Saturday 19 May 2012

Rome - Part 4


16.05.12

Today I took the Metro for the first time in Rome. It was crazy! I don’t know if it was because it was in the morning so people were going to work or if it’s always that busy at the termini, but it was really crazy. I just got squashed in the crowd that was waiting to get on the metro, and then on the metro when I finally got on. I didn’t actually have to get on, the crowd behind me just kind of pushed me in.

When I got out of the metro I could just follow the crowd. I was not the only one going to the Vatican City today. When I got there I had to put my bag on a conveyor belt and go through a metal detector just like at airports. Which makes sense I guess, since you’re going to a different country; the smallest one in the world, both in size and population.
 When I got into the Vatican City I could see that there was a heap of chairs put out on the piazza that was slowly filling up. I realized the Pope must be speaking to people today so I went and sat down as well. I’m glad I went there early so that I got a fairly good seat.

I thought the Pope would just be going straight up on the “stage”, but when he came he was standing in this golf cart type thing and drover around between the seats that had been put out, it was quite cool because that way I actually got to see him up close. When he went around people were screaming, crying, dancing… It was amazing to experience. Some people had gone a long way to come here and I bet some of them had probably saved up their whole lives just so they could come and see their spiritual leader in the flesh.


Of course people couldn’t go into the Basilica until a little while after the Pope had left again, and the line to get in was really long, but once they started letting people in it moved fast. It’s free to go into the Basilica, and it’s so big in there that even though there is a lot of people it’s not too crowded, just a little more than comfortable.



I thought that you could go into the rest of the Vatican City from the Basilica and from there to the Sistine Chapel. No. You have to go out of the Vatican State again, walk around to the other side of the wall surrounding it and there you can go into the Vatican Museum, which houses the Sistine Chapel. If I had known that I would have left to go there earlier to try and beat the crowds.

It is €15 to get into the museum.

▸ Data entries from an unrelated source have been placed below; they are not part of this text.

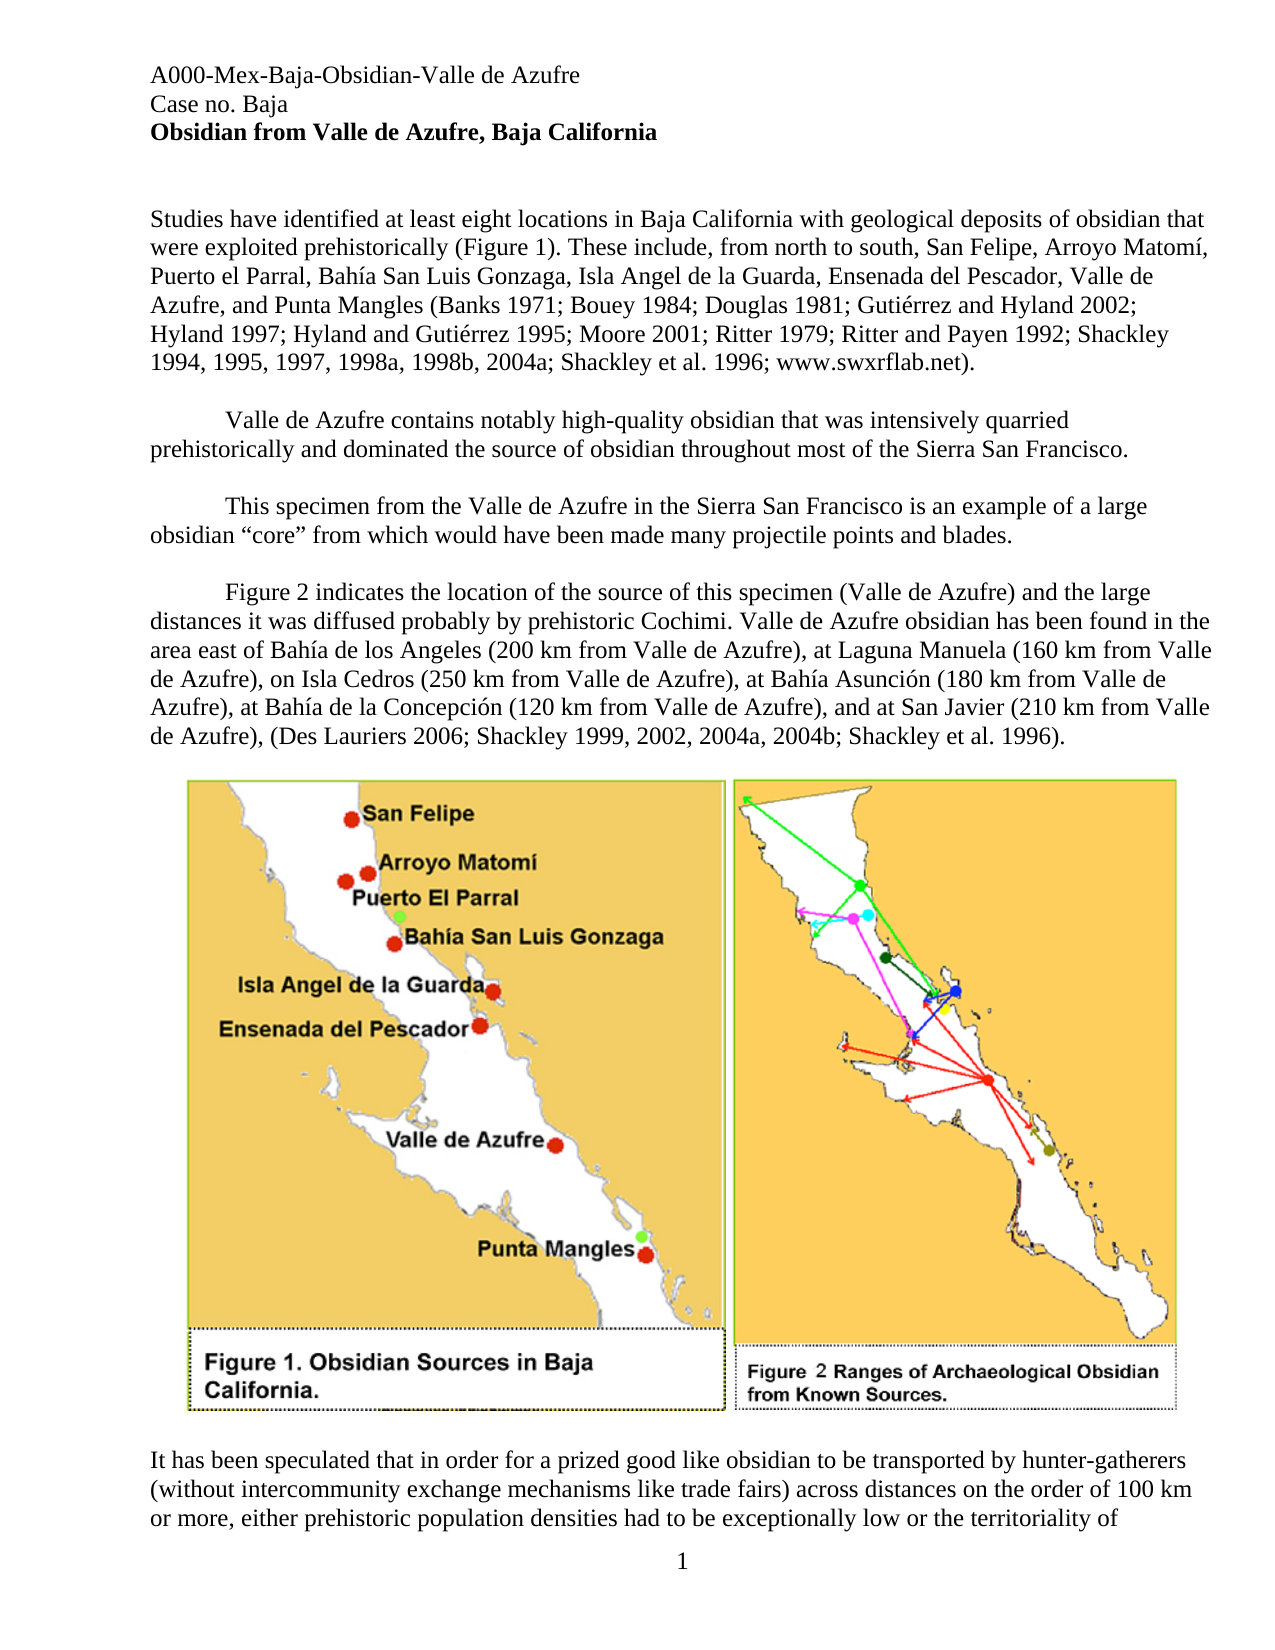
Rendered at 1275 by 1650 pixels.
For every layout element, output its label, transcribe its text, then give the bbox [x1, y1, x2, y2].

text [150, 1445, 1215, 1531]
text Case no. Baja [150, 89, 1215, 117]
picture [185, 778, 726, 1411]
text Figure 2 indicates the location of the source of this specimen (Valle de Azufre) and the large distances it was diffused probably by prehistoric Cochimi. Valle de Azufre obsidian has been found in the area east of Bahía de los Angeles (200 km from Valle de Azufre), at Laguna Manuela (160 km from Valle de Azufre), on Isla Cedros (250 km from Valle de Azufre), at Bahía Asunción (180 km from Valle de Azufre), at Bahía de la Concepción (120 km from Valle de Azufre), and at San Javier (210 km from Valle de Azufre), (Des Lauriers 2006; Shackley 1999, 2002, 2004a, 2004b; Shackley et al. 1996). [150, 577, 1215, 750]
picture [732, 778, 1180, 1411]
text A000-Mex-Baja-Obsidian-Valle de Azufre [150, 60, 1215, 89]
text Valle de Azufre contains notably high-quality obsidian that was intensively quarried prehistorically and dominated the source of obsidian throughout most of the Sierra San Francisco. [150, 405, 1215, 462]
text This specimen from the Valle de Azufre in the Sierra San Francisco is an example of a large obsidian “core” from which would have been made many projectile points and blades. [150, 491, 1215, 549]
text Obsidian from Valle de Azufre, Baja California Studies have identified at least eight locations in Baja California with geological deposits of obsidian that were exploited prehistorically (Figure 1). These include, from north to south, San Felipe, Arroyo Matomí, Puerto el Parral, Bahía San Luis Gonzaga, Isla Angel de la Guarda, Ensenada del Pescador, Valle de Azufre, and Punta Mangles (Banks 1971; Bouey 1984; Douglas 1981; Gutiérrez and Hyland 2002; Hyland 1997; Hyland and Gutiérrez 1995; Moore 2001; Ritter 1979; Ritter and Payen 1992; Shackley 1994, 1995, 1997, 1998a, 1998b, 2004a; Shackley et al. 1996; www.swxrflab.net). [150, 117, 1215, 376]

There is a lot to see and it’s really pretty so it’s worth it… In a way…

All I wanted to see was the Sistine Chapel, to see one of the most famous paintings in the world. But it was full of groups doing tours and I kind of just got shepherded along, squashed in between them all. I hated it. It was too claustrophobic. I headed straight towards the Sistine Chapel, but to get there I had to walk through about 100 rooms, squashed between the other tourists heading the same way. It’s not really good conditions for enjoying what you’re seeing. I just took a few quick pictures as I was walking because I didn’t want to stop, I wanted to see what I came to see so that I could leave as soon as possible.


I finally got to the room with the painting of the hand of God giving life to Adam is. It was nice. I’m glad I’ve seen it, I know I would have regretted it if I hadn’t. The room was completely full of tourists and although I managed to find a place to sit for a bit it was just too claustrophobic so I left after a short time. It’s not allowed to take pictures in that room.

The Sistine Chapel is beautiful and just the work that went into it, especially by Michelangelo is absolutely amazing, in a way I wish I could have gone through it with less other tourist around so that I could actually look at the art and enjoy it, but you couldn’t pay me enough to go in again when it’s that busy! Never again!

I was supposed to walk a few other places today as well, but after the “ordeal” in the Vatican Museum I just had to go back to the hostel to “cool down” and breathe again. I do have claustrophobia and the way it was in the museum was a total nightmare and I just got too stressed and I knew I wouldn’t be able to enjoy anything else today. At least the other things I was going to see was just “extras”; it wasn’t something that I had really wanted to see while I was in Rome, it was just stuff that had been suggested to me and wasn’t really that important.